*Task directions:*
Please write out the entries below word for word, omitting the pictures.

*Chart comprehension entries:*
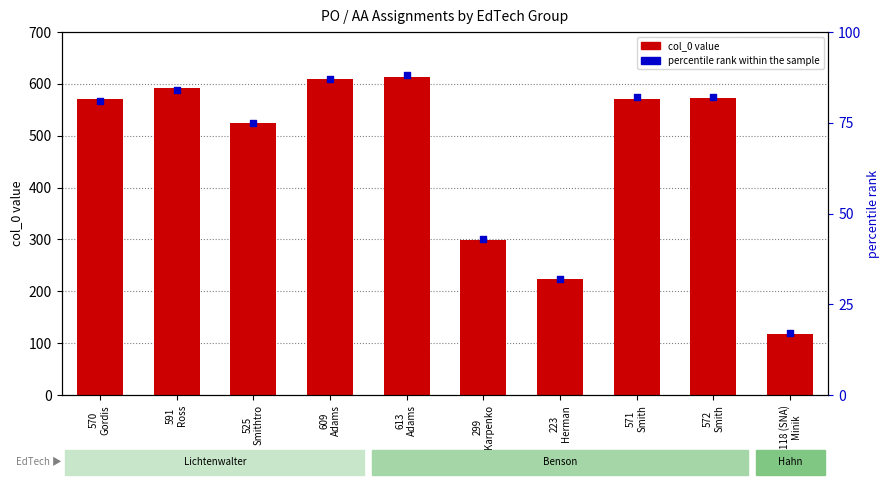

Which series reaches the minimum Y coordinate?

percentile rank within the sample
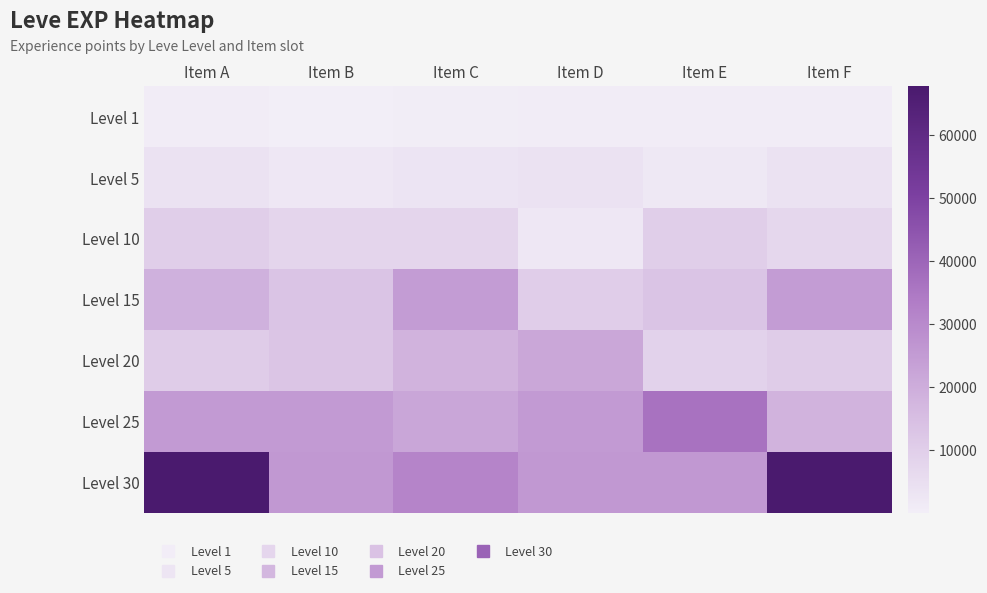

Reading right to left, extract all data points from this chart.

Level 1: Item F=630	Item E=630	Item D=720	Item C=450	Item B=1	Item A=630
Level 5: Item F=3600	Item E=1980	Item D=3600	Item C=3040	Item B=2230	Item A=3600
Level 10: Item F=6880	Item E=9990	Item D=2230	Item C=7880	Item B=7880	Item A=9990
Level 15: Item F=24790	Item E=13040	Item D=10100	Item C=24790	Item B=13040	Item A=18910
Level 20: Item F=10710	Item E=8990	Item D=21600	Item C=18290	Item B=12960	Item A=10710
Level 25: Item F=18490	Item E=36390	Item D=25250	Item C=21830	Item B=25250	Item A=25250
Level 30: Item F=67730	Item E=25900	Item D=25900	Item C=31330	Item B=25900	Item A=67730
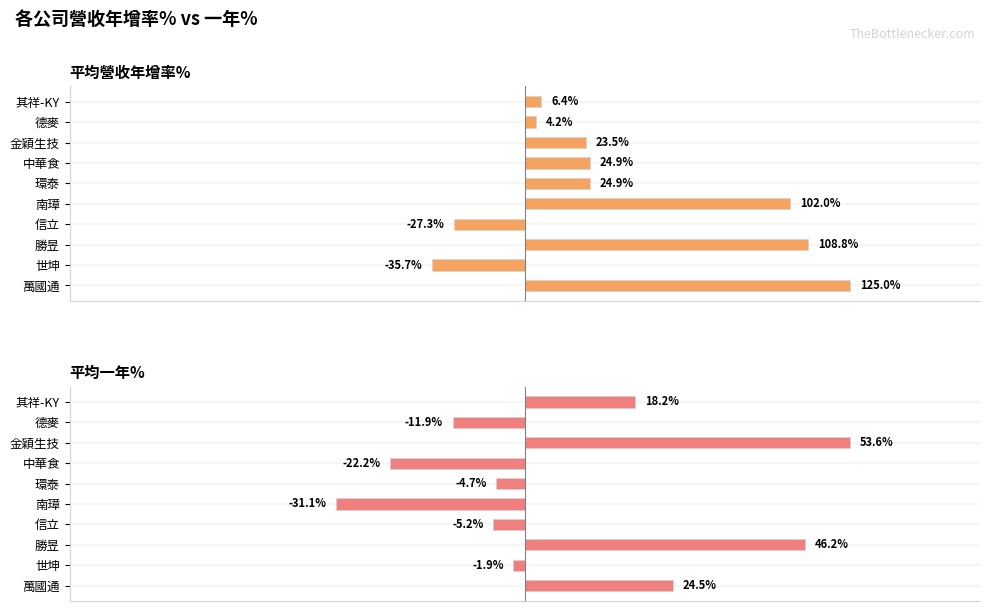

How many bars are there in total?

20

*Response below:*
Which series reaches the minimum Y coordinate?

percentile rank within the sample

Reading right to left, extract all data points from this chart.

Level 1: Item F=630	Item E=630	Item D=720	Item C=450	Item B=1	Item A=630
Level 5: Item F=3600	Item E=1980	Item D=3600	Item C=3040	Item B=2230	Item A=3600
Level 10: Item F=6880	Item E=9990	Item D=2230	Item C=7880	Item B=7880	Item A=9990
Level 15: Item F=24790	Item E=13040	Item D=10100	Item C=24790	Item B=13040	Item A=18910
Level 20: Item F=10710	Item E=8990	Item D=21600	Item C=18290	Item B=12960	Item A=10710
Level 25: Item F=18490	Item E=36390	Item D=25250	Item C=21830	Item B=25250	Item A=25250
Level 30: Item F=67730	Item E=25900	Item D=25900	Item C=31330	Item B=25900	Item A=67730

How many bars are there in total?

20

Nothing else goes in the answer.